# last weekend for the tin boat



## fishhog (Sep 26, 2007)

well this will be the last weekend for our boat this season. I will post the pics on our return. Jr and I are not looking forward to it  , but it has been a great seaon for us.  

fishhog sr


----------



## Captain Ahab (Sep 27, 2007)

Sorry to hear that - What do you do when you cannot go fishing?


----------



## Jim (Sep 27, 2007)

Ice fish!


----------



## fishhog (Sep 27, 2007)

there is not much we can do, my son can't take the cold. So I built us a theater 80inch screen and 5.1 sound. And Walmart has the movies for $5to$10.

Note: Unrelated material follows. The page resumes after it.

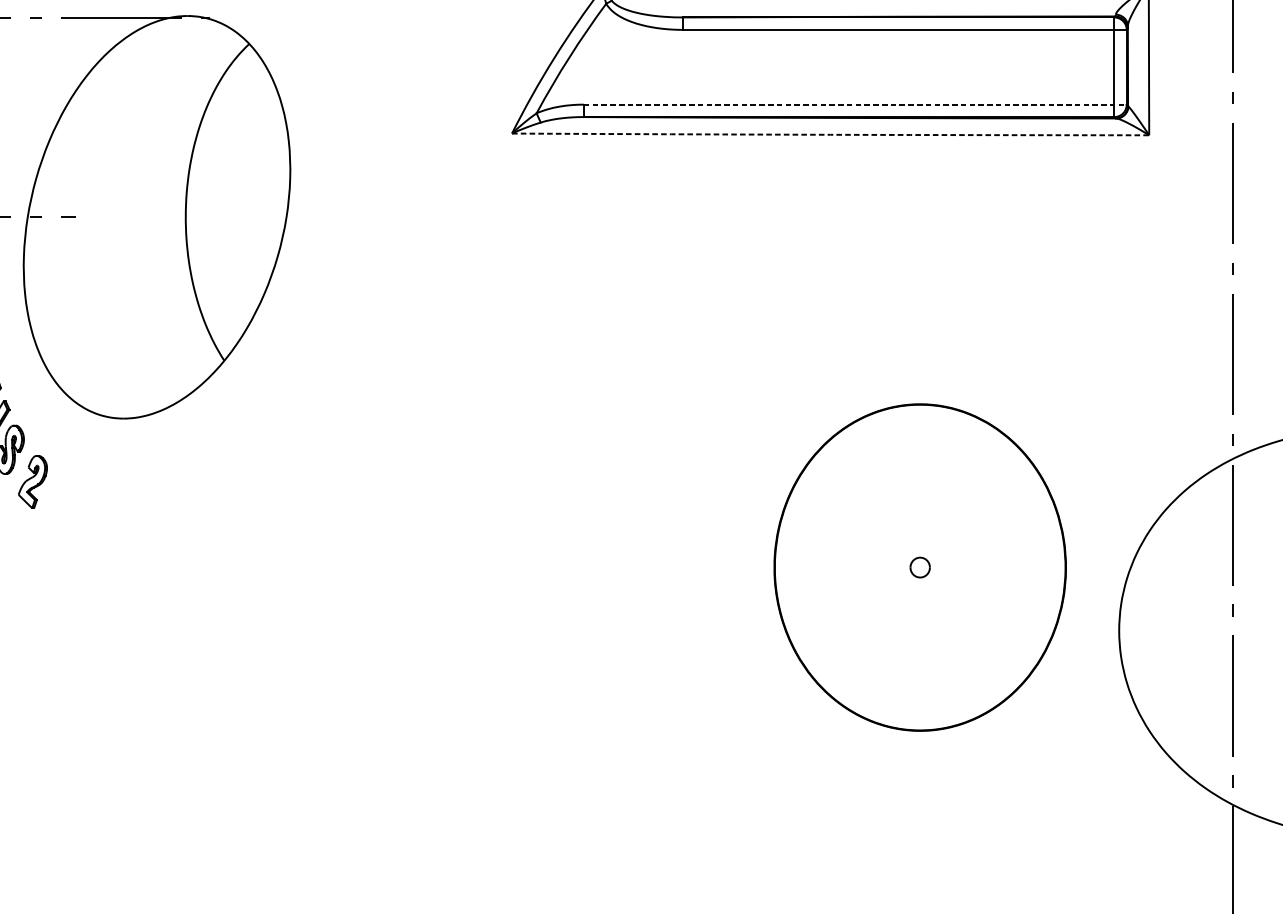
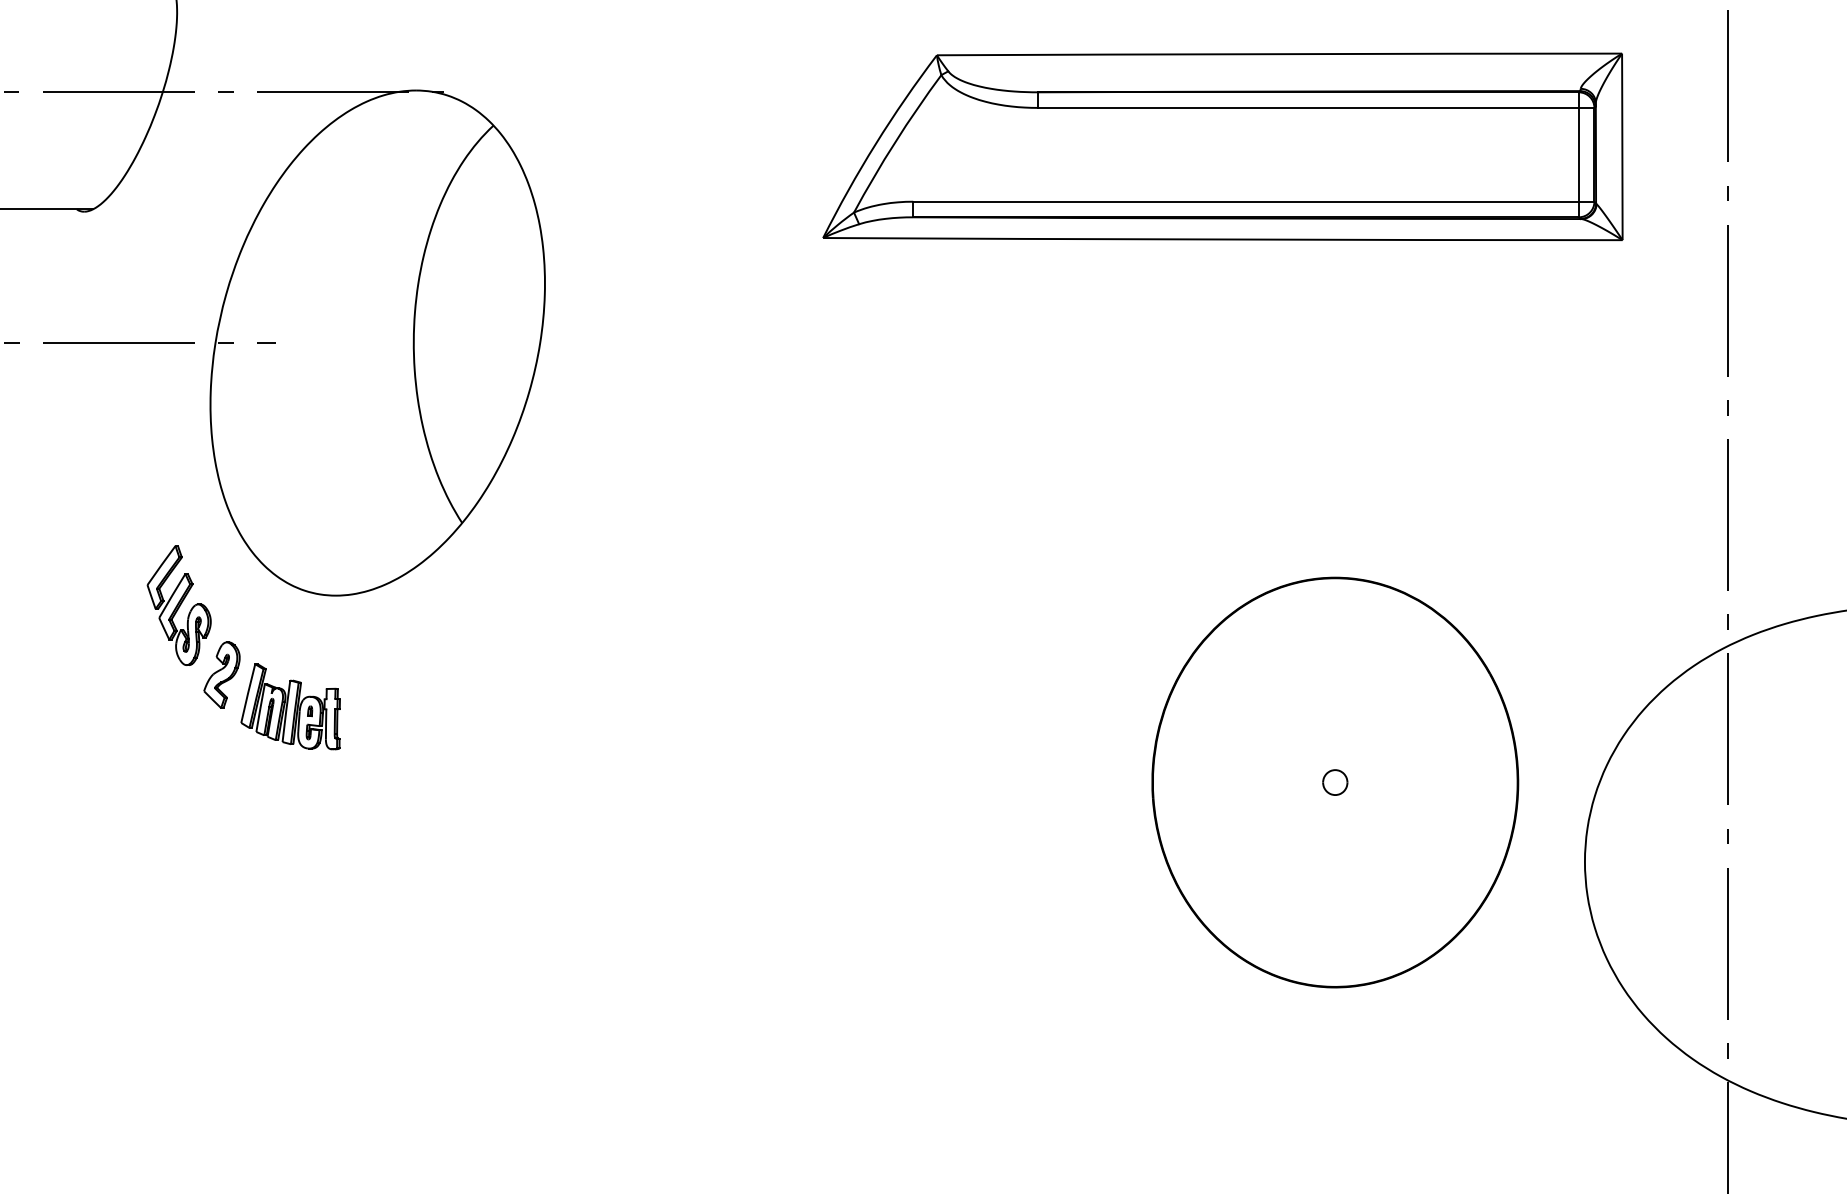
line: (855, 104) -> (1253, 201), dashed -> solid
arc: (830, 134) -> (1222, 239), dashed -> solid
part: (87, 506) -> (290, 706), added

And there is allways watching you guys catch them for us lol



Fishhog sr


----------



## Captain Ahab (Sep 27, 2007)

I am willing to help your watching - hopefully will have a great report with some sweet pics up after this weekend.

Enjoy the Movies - post if you come across anything really good or really bad

Thanks


----------



## Icefisher15 (Sep 27, 2007)

Jim said:


> Ice fish!


Im right along with Jim on this one, id actually prefer icefishing most days over open water.


----------



## Anonymous (Sep 28, 2007)

fishhog said:


> there is not much we can do, my son can't take the cold. So I built us a theater 80inch screen and 5.1 sound. And Walmart has the movies for $5to$10.
> 
> And there is allways watching you guys catch them for us lol
> 
> ...



I hear that fishhog!! I put together a sony 800 watt 5.1 with a sony dvd player on a JVC 32" T.V. JustfishN got the JVC T.V.. I my self am a sony man but the price was rite.


fishnfever


----------